Equipamentos três em um para concreto ganham espaço e ameaçam abocanhar fatias de mercado atualmente atendidas por betoneiras sobre caminhão

Atualmente, para obter concreto usinado no local da obra não é mais necessário utilizar uma central dosadora de concreto, tampouco estipular um plano logístico complexo. Em alguns casos, também não é preciso sequer fazer o controle da quantidade de água para obter a umidade ideal de areia para o concreto.

Aos benefícios citados também é possível somar um sistema para emissão de relatórios digitais, em tempo real, indicado para afinar a operação e reduzir o desperdício de material ou os custos de manutenção e de máquina parada. Esses são alguns dos predicados das minibetoneiras autopropelidas, uma das tecnologias que mais rapidamente ganham espaço no mercado brasileiro de equipamentos.

Diferentemente das betoneiras sobre caminhão – que basicamente só realizam o transporte, garantindo a homogeneidade do concreto até o local de aplicação na obra – as minibetoneiras autopropelidas se apresentam como verdadeiras centrais ambulantes para misturar concreto. No Brasil, que já conta com diferentes opções de modelos, as máquinas geralmente oferecem sistema eletrônico de pesagem dos agregados (areia, brita, aditivo e água), com impressora de registro ou mesmo software para emitir relatórios em tempo real ou ao final das operações. E isso também tem feito diferença no mercado.

Equipamentos três em um, as minibetoneiras autopropelidas englobam todas as etapas da produção do material, desde o carregamento na central até o transporte ao ponto de descarga, mantendo-o sempre em movimento. “Essas máquinas são mais compactas, autocarregáveis e versáteis do que as betoneiras sobre caminhão”, corrobora Marco Carmacio, diretor da Ausa. “Para produzir concreto, elas precisam apenas que os agregados estejam próximos aos equipamentos e, por isso, são diferentes das betoneiras sobre caminhão, que necessitam da operação conjunta de uma central de concreto para alimentá-las com os componentes da mistura.”

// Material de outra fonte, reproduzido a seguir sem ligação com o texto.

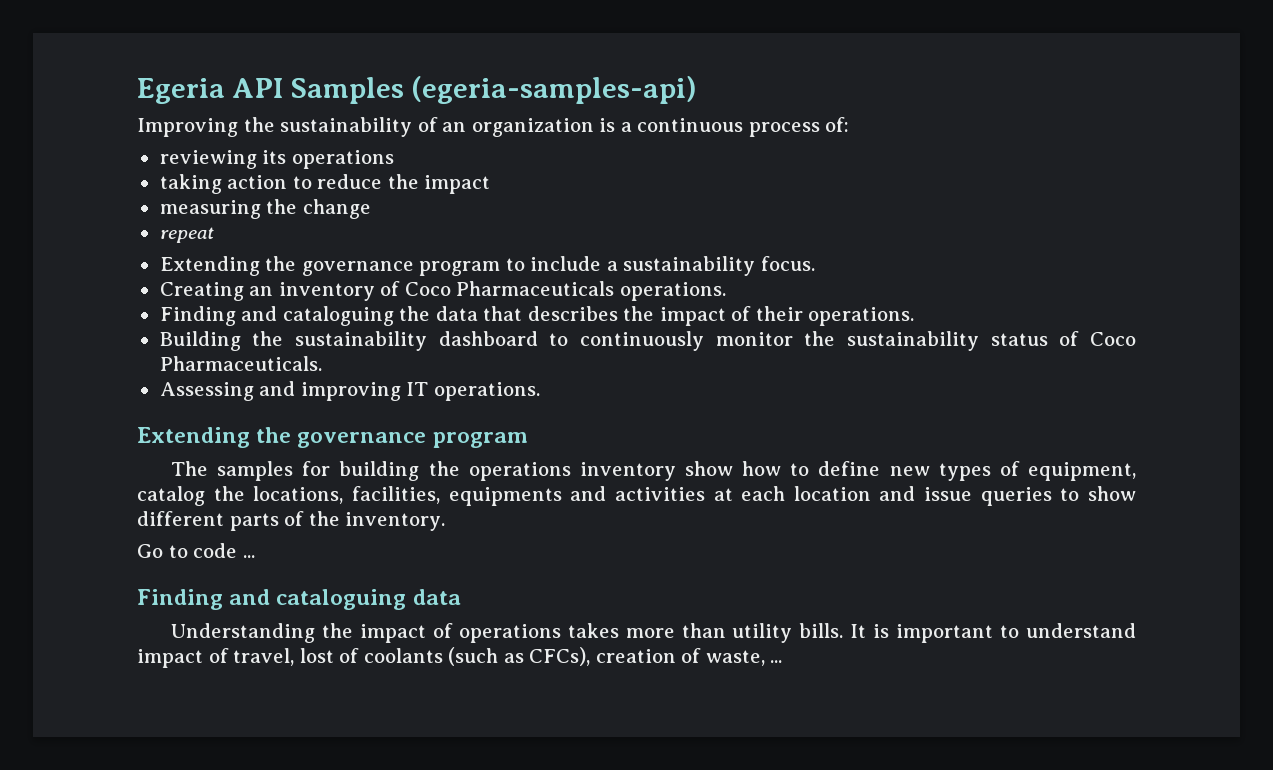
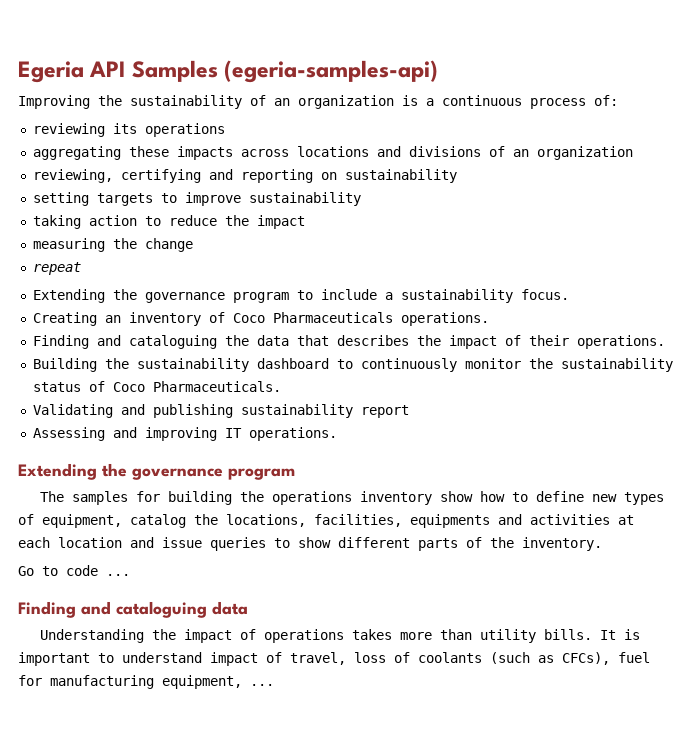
(394, 159) none -> [32,146,633,160] [32,169,457,183] [32,192,361,206] // aggregating these impacts across locations and divisions of an organization // reviewing, certifying and reporting on sustainability // setting targets to improve sustainability
(322, 363) none -> [32,404,409,418] // Validating and publishing sustainability report
[299,648,334,663] lost -> [354,652,386,663] loss
[595,648,765,666] creation of waste, -> [618,652,650,663] [18,675,242,689] fuel for manufacturing equipment,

Para Alberto Moreira, diretor geral da Machbert – que distribui as minibetoneiras autopropelidas da marca italiana Dieci no Brasil – o fato de preparar o concreto dentro do canteiro faz com que esse tipo de equipamento seja bastante utilizado não só em construções onde não haja central de concreto próxima, como também em locais de difícil acesso para caminhões-betoneira convencionais, obras em terrenos acidentados ou mesmo locais em que o concreto usinado é vendido a custo elevado. “Num país onde a infraestrutura é precária, o potencial de uso das minibetoneiras autopropelidas é elevado”, avalia o especialista. “Já em países mais desenvolvidos, seu uso tende a ser menor.”